__DOSTARCZONE DANE__.
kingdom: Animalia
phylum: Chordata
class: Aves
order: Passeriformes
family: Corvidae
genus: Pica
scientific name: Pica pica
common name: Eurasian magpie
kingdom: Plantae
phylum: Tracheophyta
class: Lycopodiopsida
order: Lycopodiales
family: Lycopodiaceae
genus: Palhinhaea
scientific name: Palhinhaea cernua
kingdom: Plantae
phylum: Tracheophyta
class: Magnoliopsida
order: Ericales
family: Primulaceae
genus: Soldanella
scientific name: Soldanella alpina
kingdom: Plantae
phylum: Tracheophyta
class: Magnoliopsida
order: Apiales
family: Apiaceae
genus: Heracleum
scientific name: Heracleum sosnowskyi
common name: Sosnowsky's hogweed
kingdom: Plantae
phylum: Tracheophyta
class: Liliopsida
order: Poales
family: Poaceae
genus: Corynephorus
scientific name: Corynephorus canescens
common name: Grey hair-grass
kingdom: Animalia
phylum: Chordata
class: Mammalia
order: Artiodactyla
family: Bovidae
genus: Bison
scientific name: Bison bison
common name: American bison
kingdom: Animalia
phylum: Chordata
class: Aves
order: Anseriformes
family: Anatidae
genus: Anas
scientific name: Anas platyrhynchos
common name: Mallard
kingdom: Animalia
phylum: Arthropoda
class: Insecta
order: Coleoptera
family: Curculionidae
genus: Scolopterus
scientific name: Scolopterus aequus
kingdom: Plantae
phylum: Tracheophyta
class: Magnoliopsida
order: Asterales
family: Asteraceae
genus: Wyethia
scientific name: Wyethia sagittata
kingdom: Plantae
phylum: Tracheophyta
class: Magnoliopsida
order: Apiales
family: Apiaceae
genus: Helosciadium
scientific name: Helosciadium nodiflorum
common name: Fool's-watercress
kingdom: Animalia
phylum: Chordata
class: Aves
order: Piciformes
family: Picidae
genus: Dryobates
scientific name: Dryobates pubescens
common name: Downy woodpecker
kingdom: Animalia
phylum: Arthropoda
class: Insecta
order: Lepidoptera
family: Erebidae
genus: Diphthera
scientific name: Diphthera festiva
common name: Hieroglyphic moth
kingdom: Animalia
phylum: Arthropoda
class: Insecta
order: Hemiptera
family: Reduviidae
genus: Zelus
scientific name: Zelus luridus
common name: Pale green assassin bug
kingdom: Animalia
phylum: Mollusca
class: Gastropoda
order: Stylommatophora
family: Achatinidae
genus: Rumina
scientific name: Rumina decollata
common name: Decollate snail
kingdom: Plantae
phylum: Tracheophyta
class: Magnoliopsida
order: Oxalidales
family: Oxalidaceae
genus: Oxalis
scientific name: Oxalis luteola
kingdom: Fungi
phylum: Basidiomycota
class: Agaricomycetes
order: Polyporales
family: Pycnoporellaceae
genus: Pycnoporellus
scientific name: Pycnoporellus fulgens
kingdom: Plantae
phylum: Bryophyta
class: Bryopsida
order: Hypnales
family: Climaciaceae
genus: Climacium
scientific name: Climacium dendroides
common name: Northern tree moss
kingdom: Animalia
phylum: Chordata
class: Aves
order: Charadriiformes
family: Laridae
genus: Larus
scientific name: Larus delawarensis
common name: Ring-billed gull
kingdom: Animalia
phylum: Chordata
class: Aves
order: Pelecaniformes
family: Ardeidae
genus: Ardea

__TREŚĆ ZADANIA__. Proszę zredagować powyższe dane, zastępując każde „phylum” przez „division”, i podać je w całości bez innych zmian.

__OCZEKIWANA ODPOWIEDŹ__.
kingdom: Animalia
division: Chordata
class: Aves
order: Passeriformes
family: Corvidae
genus: Pica
scientific name: Pica pica
common name: Eurasian magpie
kingdom: Plantae
division: Tracheophyta
class: Lycopodiopsida
order: Lycopodiales
family: Lycopodiaceae
genus: Palhinhaea
scientific name: Palhinhaea cernua
kingdom: Plantae
division: Tracheophyta
class: Magnoliopsida
order: Ericales
family: Primulaceae
genus: Soldanella
scientific name: Soldanella alpina
kingdom: Plantae
division: Tracheophyta
class: Magnoliopsida
order: Apiales
family: Apiaceae
genus: Heracleum
scientific name: Heracleum sosnowskyi
common name: Sosnowsky's hogweed
kingdom: Plantae
division: Tracheophyta
class: Liliopsida
order: Poales
family: Poaceae
genus: Corynephorus
scientific name: Corynephorus canescens
common name: Grey hair-grass
kingdom: Animalia
division: Chordata
class: Mammalia
order: Artiodactyla
family: Bovidae
genus: Bison
scientific name: Bison bison
common name: American bison
kingdom: Animalia
division: Chordata
class: Aves
order: Anseriformes
family: Anatidae
genus: Anas
scientific name: Anas platyrhynchos
common name: Mallard
kingdom: Animalia
division: Arthropoda
class: Insecta
order: Coleoptera
family: Curculionidae
genus: Scolopterus
scientific name: Scolopterus aequus
kingdom: Plantae
division: Tracheophyta
class: Magnoliopsida
order: Asterales
family: Asteraceae
genus: Wyethia
scientific name: Wyethia sagittata
kingdom: Plantae
division: Tracheophyta
class: Magnoliopsida
order: Apiales
family: Apiaceae
genus: Helosciadium
scientific name: Helosciadium nodiflorum
common name: Fool's-watercress
kingdom: Animalia
division: Chordata
class: Aves
order: Piciformes
family: Picidae
genus: Dryobates
scientific name: Dryobates pubescens
common name: Downy woodpecker
kingdom: Animalia
division: Arthropoda
class: Insecta
order: Lepidoptera
family: Erebidae
genus: Diphthera
scientific name: Diphthera festiva
common name: Hieroglyphic moth
kingdom: Animalia
division: Arthropoda
class: Insecta
order: Hemiptera
family: Reduviidae
genus: Zelus
scientific name: Zelus luridus
common name: Pale green assassin bug
kingdom: Animalia
division: Mollusca
class: Gastropoda
order: Stylommatophora
family: Achatinidae
genus: Rumina
scientific name: Rumina decollata
common name: Decollate snail
kingdom: Plantae
division: Tracheophyta
class: Magnoliopsida
order: Oxalidales
family: Oxalidaceae
genus: Oxalis
scientific name: Oxalis luteola
kingdom: Fungi
division: Basidiomycota
class: Agaricomycetes
order: Polyporales
family: Pycnoporellaceae
genus: Pycnoporellus
scientific name: Pycnoporellus fulgens
kingdom: Plantae
division: Bryophyta
class: Bryopsida
order: Hypnales
family: Climaciaceae
genus: Climacium
scientific name: Climacium dendroides
common name: Northern tree moss
kingdom: Animalia
division: Chordata
class: Aves
order: Charadriiformes
family: Laridae
genus: Larus
scientific name: Larus delawarensis
common name: Ring-billed gull
kingdom: Animalia
division: Chordata
class: Aves
order: Pelecaniformes
family: Ardeidae
genus: Ardea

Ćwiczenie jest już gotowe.